* start PAGE *

NASA's $12.2 billion Orion spaceship is ready to be attached to a rocket that could send it to our lunar satellite later this year or in early 2022. 

For its upcoming flight, Orion will fly around the moon without astronauts as part of a plan to return humans to the lunar surface later this decade.

The spacecraft was moved between buildings at Florida's Kennedy Space Center on Monday, and is now due to be lifted on to the most powerful rocket in the world, the Space Launch System (SLS). 

Orion is part of the Artemis programme — named after the twin sister of Apollo — which aims to create a sustainable human presence on the moon by 2028.

The first mission, called Artemis-1, will fly farther than any spacecraft built for humans has ever flown, as it tests the SLS and Orion before astronauts are allowed to crew Artemis-2 for a loop around the moon at the end of 2023. 

NASA's Orion spaceship (pictured), which will carry the first woman and next man to the moon, is ready to be attached to a rocket that could send it to our lunar satellite later this year

For its upcoming flight, Orion will fly around the moon without astronauts as part of a plan to return people to the lunar surface later this decade

The spacecraft was moved between buildings at Florida's Kennedy Space Center on Monday, and is due to be lifted on to the most powerful rocket in the world, the Space Launch System

WHAT ARE NASA'S PLANS FOR ORION? 

NASA's Orion, stacked on a Space Launch System rocket capable of lifting 70 metric tons, will first launch from Kennedy Space Center later this year or in early 2022.

The uncrewed spacecraft will travel into Distant Retrograde Orbit, breaking the distance record reached by the most remote Apollo spacecraft, and then 30,000 miles farther out (275,000 total miles).

* end PAGE *
* start DATA FOR THIS EXERCISE *

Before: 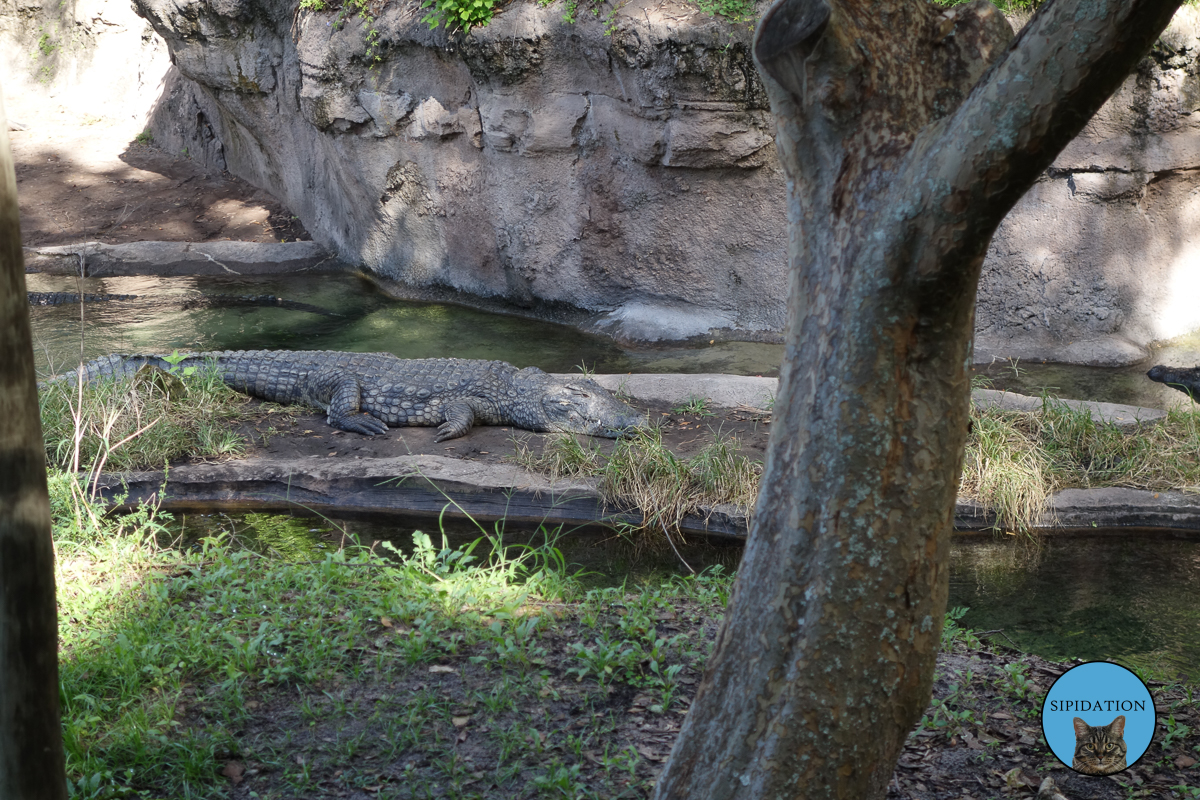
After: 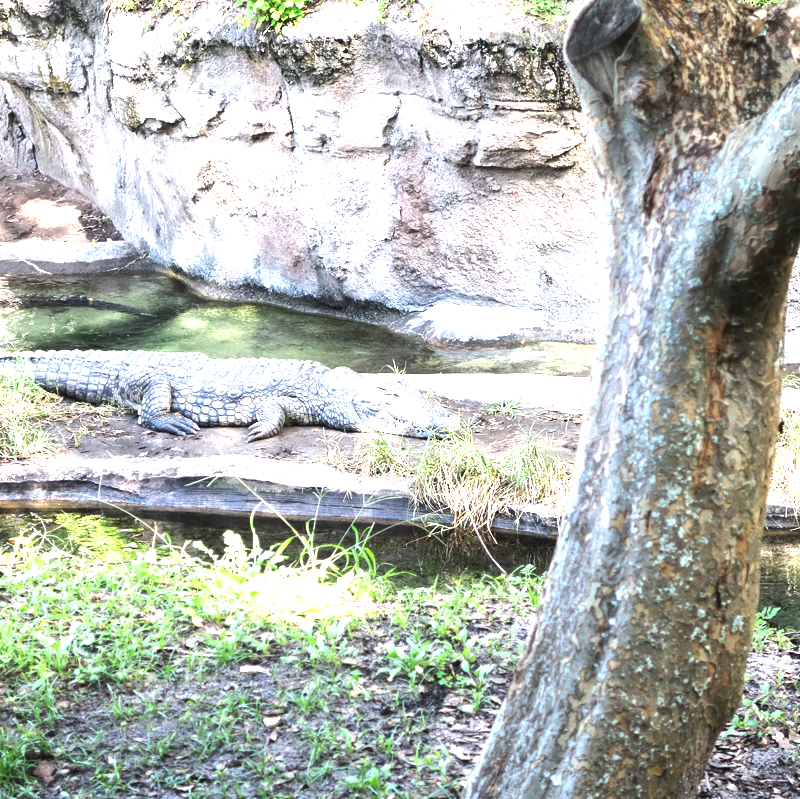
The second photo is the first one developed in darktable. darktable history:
exposure: black level correction 0, exposure 2 EV, compensate highlight preservation false
tone equalizer: -8 EV -0.75 EV, -7 EV -0.7 EV, -6 EV -0.6 EV, -5 EV -0.4 EV, -3 EV 0.4 EV, -2 EV 0.6 EV, -1 EV 0.7 EV, +0 EV 0.75 EV, edges refinement/feathering 500, mask exposure compensation -1.57 EV, preserve details no
crop and rotate: left 15.754%, right 17.579%
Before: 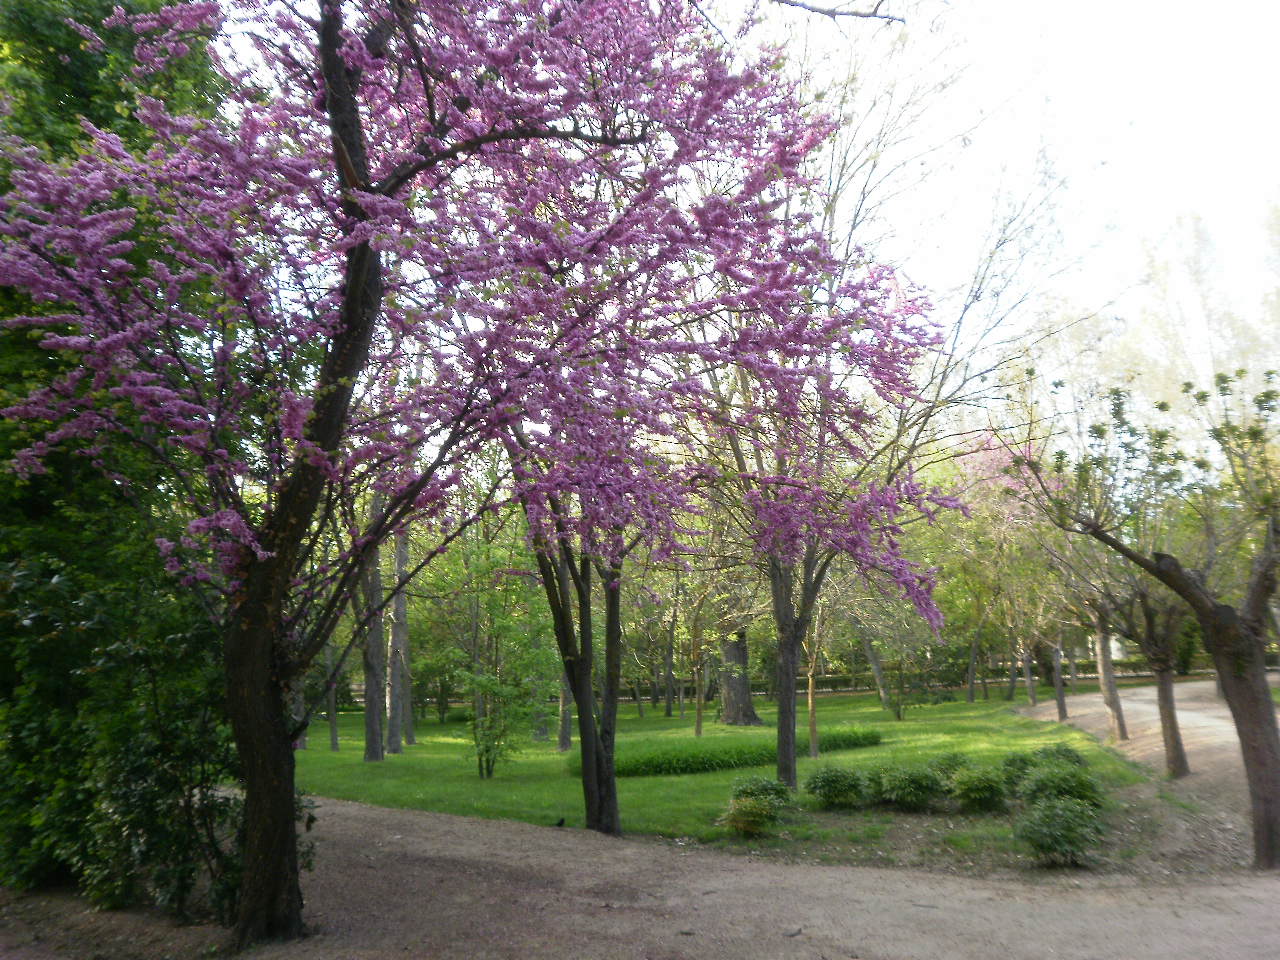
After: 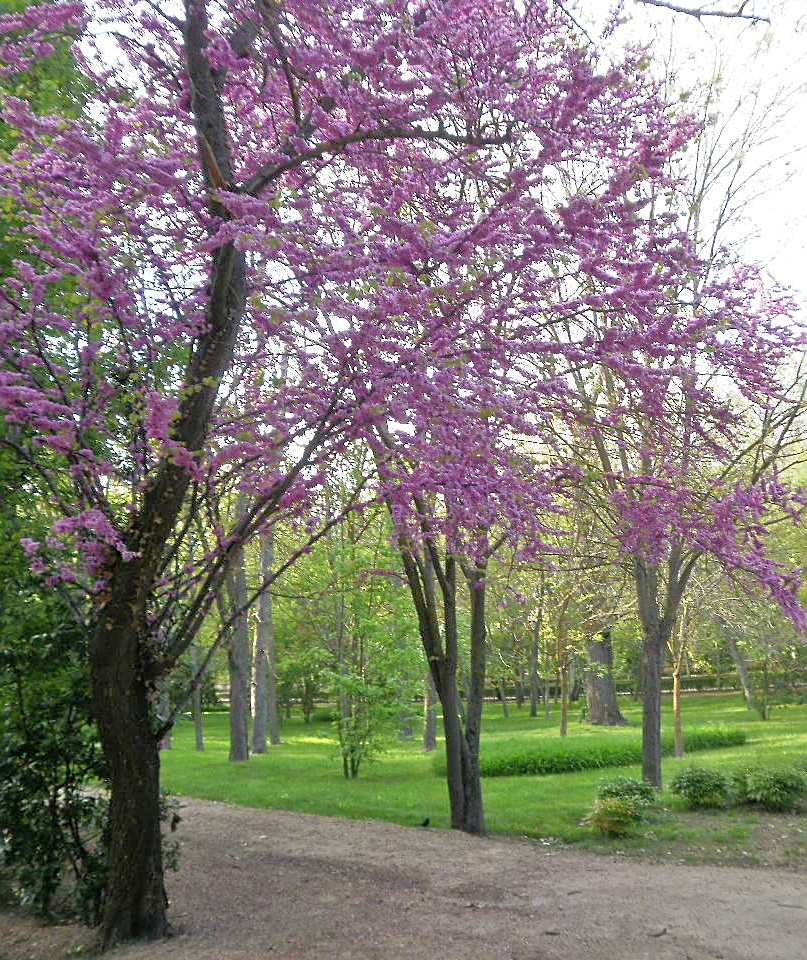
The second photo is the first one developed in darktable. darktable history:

* end DATA FOR THIS EXERCISE *

• WHAT TO DO:
• A. Return every line of the records verbatim, omitting the pictures.
• B. Resume the Orion article from its final sentence.
The records have no connection to the article about NASA's Orion spaceship.

• EXERCISE ANSWERS:
• A.
Before: 
After: 
The second photo is the first one developed in darktable. darktable history:
exposure: black level correction 0, exposure 2 EV, compensate highlight preservation false
tone equalizer: -8 EV -0.75 EV, -7 EV -0.7 EV, -6 EV -0.6 EV, -5 EV -0.4 EV, -3 EV 0.4 EV, -2 EV 0.6 EV, -1 EV 0.7 EV, +0 EV 0.75 EV, edges refinement/feathering 500, mask exposure compensation -1.57 EV, preserve details no
crop and rotate: left 15.754%, right 17.579%
Before: 
After: 
The second photo is the first one developed in darktable. darktable history:

• B.
The mission is expected to last 22 days and is designed to test system readiness for future crewed operations. 

Following the uncrewed space flight test, the first crew will launch to the moon, before astronauts on Artemis-3 land on it again by 2024 at the earliest. 

It is the first in a series of increasingly complex missions that will enable human exploration to the moon and Mars. 

The Orion spacecraft that will be used on Artemis-1 was moved to the Vehicle Assembly Building (VAB) after being housed at another facility at the Cape Canaveral site.

While it was there, engineers had attached the vehicle's launch abort system, which is used to propel Orion and its astronauts away from the SLS rocket if an emergency occurs during a crewed launch. 

The spacecraft made its way to the VAB, a journey of about 6.2 miles, at an average speed of 3mph over approximately four hours. In the next few days, it will be stacked on top of the SLS. 

Assembly of the SLS launcher, which is 322ft (98m) tall, has been ongoing since December last year, with Orion the final key part to be attached to it. 

Artemis-1 and 2 will be followed by Artemis-3, which will see astronauts land on the moon for the first time since the Apollo 17 mission in 1972.

As well as carrying the first woman and next man to the lunar surface, the Artemis programme will also see the first person of colour travel to the moon. 

In August, NASA said that despite a string of technical and budgetary setbacks, it is still on target to launch the first landing mission in 2024.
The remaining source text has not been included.